One might also treat it as a binary value and punt the problem to high level software. The thing about having normalization and collation in the FS is that changing code pages can have an impact on where files are physically located in an indexed on disk. One rational for treating file names as bytes is that unicode is a changing standard with new code points added periodically, supporting at the OS/FS layers is more effort than it’s worth. For it’s part Linux basically treats a filename as binary and doesn’t try to interpret character mappings at all.
Windows is different though, there unicode characters have some degree of normalization/prepossessing prior to indexing to achieve case insensitive filesystem semantics. NTFS deals with unicode changes by saving the code mapping inside FS metadata at the time of format. This enforces consistent unicode mappings within the file system, however it may get out of sync with other (perhaps newer) unicode mappings in other software.
Here’s a detailed discussion of this from a past article:
https://www.osnews.com/story/30417/how-to-enable-case-sensitivity-for-ntfs-support-for-folders/
It seems like things ought to be canonical because having multiple ways to represent one file name seems like a bad idea. And there’s also some benefit to case insensitive collation and matching. On the other hand treating file names as bytes makes implementations and protocols significantly more strait forward. The problem is that user facing software has to deal with collation and canonicalization and this can make file system access very inefficient. Beyond that it can lead to inconsistent behavior between programs. The ramifications can be more than just inconvenient, you may have a web server exposing local file system conventions to the world but URLs may fail to resolve if unicode characters are represented inconsistently between browsers/web servers/application servers/databases/operating systems/file systems/etc.

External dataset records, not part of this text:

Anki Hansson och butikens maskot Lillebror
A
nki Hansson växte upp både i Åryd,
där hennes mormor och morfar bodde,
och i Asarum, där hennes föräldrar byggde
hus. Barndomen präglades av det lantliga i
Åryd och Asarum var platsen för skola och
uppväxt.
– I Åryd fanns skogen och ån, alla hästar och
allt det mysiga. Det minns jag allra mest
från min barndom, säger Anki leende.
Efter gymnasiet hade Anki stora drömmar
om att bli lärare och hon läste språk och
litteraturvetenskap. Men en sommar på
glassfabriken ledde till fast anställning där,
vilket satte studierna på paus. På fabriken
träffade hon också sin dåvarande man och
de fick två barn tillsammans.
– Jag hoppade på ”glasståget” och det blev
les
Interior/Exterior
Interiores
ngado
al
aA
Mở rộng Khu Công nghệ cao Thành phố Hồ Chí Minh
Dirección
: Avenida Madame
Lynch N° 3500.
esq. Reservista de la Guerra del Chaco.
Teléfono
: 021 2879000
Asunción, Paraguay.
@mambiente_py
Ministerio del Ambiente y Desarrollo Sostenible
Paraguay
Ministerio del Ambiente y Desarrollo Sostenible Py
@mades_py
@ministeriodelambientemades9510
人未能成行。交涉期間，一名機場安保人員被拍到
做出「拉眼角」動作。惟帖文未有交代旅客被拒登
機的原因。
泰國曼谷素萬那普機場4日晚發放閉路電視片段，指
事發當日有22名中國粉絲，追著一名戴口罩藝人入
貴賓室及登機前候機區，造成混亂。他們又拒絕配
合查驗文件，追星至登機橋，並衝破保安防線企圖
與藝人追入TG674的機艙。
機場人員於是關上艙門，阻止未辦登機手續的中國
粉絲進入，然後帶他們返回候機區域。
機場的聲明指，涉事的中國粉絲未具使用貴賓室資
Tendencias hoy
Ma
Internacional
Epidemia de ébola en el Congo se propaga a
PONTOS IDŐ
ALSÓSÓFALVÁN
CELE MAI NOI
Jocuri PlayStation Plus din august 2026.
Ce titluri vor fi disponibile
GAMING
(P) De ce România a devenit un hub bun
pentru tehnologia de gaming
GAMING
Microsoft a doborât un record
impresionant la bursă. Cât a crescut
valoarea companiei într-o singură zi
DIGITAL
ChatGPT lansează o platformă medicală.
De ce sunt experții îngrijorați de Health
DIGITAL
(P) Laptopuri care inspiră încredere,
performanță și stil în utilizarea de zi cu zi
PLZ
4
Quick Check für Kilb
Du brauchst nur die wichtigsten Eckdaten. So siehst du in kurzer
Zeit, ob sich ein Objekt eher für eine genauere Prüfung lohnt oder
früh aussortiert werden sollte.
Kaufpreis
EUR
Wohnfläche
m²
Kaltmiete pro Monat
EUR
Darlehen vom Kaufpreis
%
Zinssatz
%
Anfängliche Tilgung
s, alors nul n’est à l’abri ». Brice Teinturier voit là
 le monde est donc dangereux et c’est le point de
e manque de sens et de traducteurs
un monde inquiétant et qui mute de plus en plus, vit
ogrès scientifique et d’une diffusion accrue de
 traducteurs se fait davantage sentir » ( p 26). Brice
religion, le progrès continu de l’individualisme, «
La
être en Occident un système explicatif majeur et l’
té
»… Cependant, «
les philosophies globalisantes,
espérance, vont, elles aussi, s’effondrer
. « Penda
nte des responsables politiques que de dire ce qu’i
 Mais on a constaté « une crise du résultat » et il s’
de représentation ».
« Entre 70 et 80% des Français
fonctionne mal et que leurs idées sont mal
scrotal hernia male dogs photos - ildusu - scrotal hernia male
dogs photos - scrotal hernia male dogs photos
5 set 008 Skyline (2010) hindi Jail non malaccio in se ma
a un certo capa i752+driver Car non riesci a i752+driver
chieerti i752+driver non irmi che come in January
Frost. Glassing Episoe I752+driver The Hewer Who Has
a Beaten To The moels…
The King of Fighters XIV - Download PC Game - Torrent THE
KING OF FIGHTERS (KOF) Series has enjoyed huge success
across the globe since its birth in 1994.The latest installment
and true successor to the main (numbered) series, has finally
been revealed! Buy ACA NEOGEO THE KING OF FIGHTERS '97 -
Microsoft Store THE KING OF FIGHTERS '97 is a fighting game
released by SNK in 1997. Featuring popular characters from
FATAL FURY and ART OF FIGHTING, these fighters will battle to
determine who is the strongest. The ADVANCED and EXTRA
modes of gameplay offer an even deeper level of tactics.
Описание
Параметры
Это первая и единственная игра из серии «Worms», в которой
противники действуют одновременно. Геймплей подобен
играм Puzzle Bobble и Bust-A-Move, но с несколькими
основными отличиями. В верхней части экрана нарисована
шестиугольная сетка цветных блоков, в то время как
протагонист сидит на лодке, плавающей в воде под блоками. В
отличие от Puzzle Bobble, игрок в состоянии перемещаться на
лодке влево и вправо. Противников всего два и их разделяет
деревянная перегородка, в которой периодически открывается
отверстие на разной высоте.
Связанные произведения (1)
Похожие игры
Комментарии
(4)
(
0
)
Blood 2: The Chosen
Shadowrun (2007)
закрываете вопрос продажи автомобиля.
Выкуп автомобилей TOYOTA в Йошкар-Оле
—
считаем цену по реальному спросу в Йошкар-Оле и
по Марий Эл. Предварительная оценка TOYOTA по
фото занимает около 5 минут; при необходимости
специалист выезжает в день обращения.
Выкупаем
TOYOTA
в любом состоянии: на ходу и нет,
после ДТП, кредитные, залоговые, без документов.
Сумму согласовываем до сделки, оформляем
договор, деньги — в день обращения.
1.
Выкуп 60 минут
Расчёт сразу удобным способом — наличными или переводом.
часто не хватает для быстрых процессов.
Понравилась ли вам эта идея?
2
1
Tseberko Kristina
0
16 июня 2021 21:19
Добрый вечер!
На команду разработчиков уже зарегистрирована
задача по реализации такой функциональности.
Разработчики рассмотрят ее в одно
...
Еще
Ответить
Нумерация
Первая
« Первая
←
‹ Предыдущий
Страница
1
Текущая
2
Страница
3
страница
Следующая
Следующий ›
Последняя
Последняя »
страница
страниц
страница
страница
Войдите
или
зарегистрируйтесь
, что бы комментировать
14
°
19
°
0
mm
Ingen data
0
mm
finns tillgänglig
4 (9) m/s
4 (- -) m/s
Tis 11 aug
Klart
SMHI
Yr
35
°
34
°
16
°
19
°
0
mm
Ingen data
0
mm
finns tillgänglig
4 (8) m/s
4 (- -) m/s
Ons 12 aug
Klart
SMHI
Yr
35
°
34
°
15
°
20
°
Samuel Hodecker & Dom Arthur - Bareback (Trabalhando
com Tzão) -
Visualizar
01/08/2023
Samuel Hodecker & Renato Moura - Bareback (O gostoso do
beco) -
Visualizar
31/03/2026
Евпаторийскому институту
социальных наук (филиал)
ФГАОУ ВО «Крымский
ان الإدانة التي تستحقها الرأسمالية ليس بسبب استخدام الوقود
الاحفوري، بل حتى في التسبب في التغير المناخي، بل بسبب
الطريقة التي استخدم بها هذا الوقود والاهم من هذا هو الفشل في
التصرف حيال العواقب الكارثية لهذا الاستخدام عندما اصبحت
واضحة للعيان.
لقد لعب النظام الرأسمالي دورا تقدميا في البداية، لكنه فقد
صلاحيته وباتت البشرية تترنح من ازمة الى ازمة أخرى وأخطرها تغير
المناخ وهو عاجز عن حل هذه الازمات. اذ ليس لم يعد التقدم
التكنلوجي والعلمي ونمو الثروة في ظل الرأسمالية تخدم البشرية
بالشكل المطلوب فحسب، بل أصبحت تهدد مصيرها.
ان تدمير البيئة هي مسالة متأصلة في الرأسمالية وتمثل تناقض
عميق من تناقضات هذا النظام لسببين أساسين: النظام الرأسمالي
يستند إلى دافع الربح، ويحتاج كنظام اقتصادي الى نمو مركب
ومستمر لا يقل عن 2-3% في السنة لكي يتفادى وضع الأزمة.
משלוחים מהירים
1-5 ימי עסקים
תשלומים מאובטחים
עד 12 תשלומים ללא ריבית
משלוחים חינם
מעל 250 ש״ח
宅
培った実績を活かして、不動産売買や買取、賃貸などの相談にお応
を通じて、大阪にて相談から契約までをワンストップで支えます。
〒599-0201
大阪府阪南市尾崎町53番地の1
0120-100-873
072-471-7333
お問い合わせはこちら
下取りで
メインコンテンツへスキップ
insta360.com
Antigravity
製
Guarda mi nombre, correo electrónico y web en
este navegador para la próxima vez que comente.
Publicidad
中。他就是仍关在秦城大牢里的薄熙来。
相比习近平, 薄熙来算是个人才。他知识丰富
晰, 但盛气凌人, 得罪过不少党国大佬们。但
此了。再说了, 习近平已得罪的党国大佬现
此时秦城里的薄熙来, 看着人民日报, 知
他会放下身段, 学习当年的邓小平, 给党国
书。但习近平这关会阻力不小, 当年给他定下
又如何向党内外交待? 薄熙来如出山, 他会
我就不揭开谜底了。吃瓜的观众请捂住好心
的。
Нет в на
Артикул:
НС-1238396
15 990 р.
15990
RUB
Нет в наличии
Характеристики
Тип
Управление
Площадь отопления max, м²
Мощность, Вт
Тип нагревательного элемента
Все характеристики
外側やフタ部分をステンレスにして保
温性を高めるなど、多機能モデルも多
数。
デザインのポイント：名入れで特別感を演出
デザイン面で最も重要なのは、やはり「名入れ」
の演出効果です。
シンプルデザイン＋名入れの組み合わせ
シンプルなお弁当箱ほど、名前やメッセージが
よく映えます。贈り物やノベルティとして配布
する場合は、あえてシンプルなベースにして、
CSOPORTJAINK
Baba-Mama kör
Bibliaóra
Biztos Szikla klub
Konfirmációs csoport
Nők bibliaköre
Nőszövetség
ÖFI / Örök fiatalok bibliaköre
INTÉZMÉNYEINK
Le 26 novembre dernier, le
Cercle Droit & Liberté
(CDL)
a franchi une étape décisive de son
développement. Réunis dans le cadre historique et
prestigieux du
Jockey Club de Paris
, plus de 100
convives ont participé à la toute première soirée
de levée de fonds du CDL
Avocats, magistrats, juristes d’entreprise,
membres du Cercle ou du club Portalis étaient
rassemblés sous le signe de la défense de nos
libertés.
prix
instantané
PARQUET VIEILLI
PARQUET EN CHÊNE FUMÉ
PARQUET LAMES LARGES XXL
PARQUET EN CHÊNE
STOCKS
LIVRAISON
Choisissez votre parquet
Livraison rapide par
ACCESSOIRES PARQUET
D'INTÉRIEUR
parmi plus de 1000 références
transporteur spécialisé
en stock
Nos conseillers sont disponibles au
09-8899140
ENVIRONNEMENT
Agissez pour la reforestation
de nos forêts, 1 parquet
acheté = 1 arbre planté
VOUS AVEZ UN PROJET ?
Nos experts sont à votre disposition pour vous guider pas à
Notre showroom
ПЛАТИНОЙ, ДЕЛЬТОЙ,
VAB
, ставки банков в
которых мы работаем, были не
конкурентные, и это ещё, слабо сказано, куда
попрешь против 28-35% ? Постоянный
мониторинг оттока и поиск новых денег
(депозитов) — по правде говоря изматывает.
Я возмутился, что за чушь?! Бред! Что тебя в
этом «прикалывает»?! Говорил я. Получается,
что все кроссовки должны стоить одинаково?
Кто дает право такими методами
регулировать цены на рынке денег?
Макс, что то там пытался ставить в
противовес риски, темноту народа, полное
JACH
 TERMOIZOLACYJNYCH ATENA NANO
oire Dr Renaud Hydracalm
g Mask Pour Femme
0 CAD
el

This is why it’s important, yet hard to be consistent.

2022-01-07 7:26 am
Lennie
Seems like a bad idea to change things in the in between, best to leave that problem to the end user application (possible with help of the operating system)

2022-01-07 2:15 pm
Alfman verbose=1
Lennie,
Seems like a bad idea to change things in the in between, best to leave that problem to the end user application (possible with help of the operating system)
I agree that has merit, but when things are left to user space there are things that can’t be taken advantage of like collated file system indexes. This is the reason listing files using ls or a linux file explorer in a folder containing lots of files (like wordpress content directories for a large site) is so slow. Anyways there’s no doubt that leaving things to user space is the easiest thing to do.